## Work to be completed
Pictures aside, repeat all the entries below exactly as they appear.

Stored records:
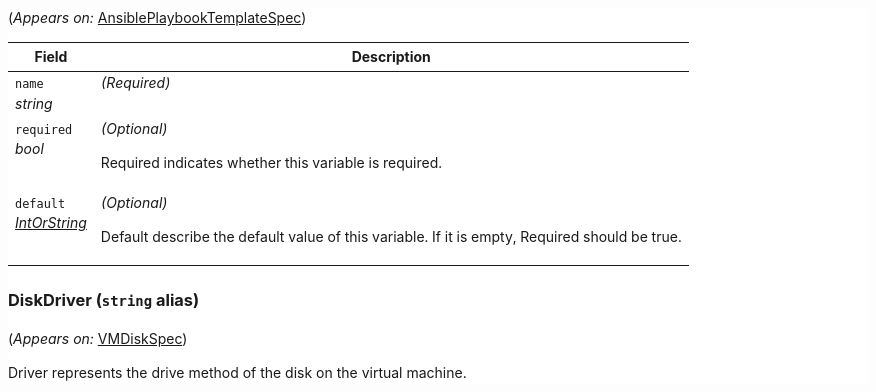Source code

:</h3>
<p>
(<em>Appears on:</em>
<a href="#onecloud.yunion.io/v1.AnsiblePlaybookTemplateSpec">AnsiblePlaybookTemplateSpec</a>)
</p>
<p>
</p>
<table>
<thead>
<tr>
<th>Field</th>
<th>Description</th>
</tr>
</thead>
<tbody>
<tr>
<td>
<code>name</code></br>
<em>
string
</em>
</td>
<td>
<em>(Required)</em>
</td>
</tr>
<tr>
<td>
<code>required</code></br>
<em>
bool
</em>
</td>
<td>
<em>(Optional)</em>
<p>Required indicates whether this variable is required.</p>
</td>
</tr>
<tr>
<td>
<code>default</code></br>
<em>
<a href="#onecloud.yunion.io/v1.IntOrString">
IntOrString
</a>
</em>
</td>
<td>
<em>(Optional)</em>
<p>Default describe the default value of this variable.
If it is empty, Required should be true.</p>
</td>
</tr>
</tbody>
</table>
<h3 id="onecloud.yunion.io/v1.DiskDriver">DiskDriver
(<code>string</code> alias)</p></h3>
<p>
(<em>Appears on:</em>
<a href="#onecloud.yunion.io/v1.VMDiskSpec">VMDiskSpec</a>)
</p>
<p>
<p>Driver represents the drive method of the disk on the virtual machine.</p>
</p>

## Task response
Source code

:</h3>
<p>
(<em>Appears on:</em>
<a href="#onecloud.yunion.io/v1.AnsiblePlaybookTemplateSpec">AnsiblePlaybookTemplateSpec</a>)
</p>
<p>
</p>
<table>
<thead>
<tr>
<th>Field</th>
<th>Description</th>
</tr>
</thead>
<tbody>
<tr>
<td>
<code>name</code></br>
<em>
string
</em>
</td>
<td>
<em>(Required)</em>
</td>
</tr>
<tr>
<td>
<code>required</code></br>
<em>
bool
</em>
</td>
<td>
<em>(Optional)</em>
<p>Required indicates whether this variable is required.</p>
</td>
</tr>
<tr>
<td>
<code>default</code></br>
<em>
<a href="#onecloud.yunion.io/v1.IntOrString">
IntOrString
</a>
</em>
</td>
<td>
<em>(Optional)</em>
<p>Default describe the default value of this variable.
If it is empty, Required should be true.</p>
</td>
</tr>
</tbody>
</table>
<h3 id="onecloud.yunion.io/v1.DiskDriver">DiskDriver
(<code>string</code> alias)</p></h3>
<p>
(<em>Appears on:</em>
<a href="#onecloud.yunion.io/v1.VMDiskSpec">VMDiskSpec</a>)
</p>
<p>
<p>Driver represents the drive method of the disk on the virtual machine.</p>
</p>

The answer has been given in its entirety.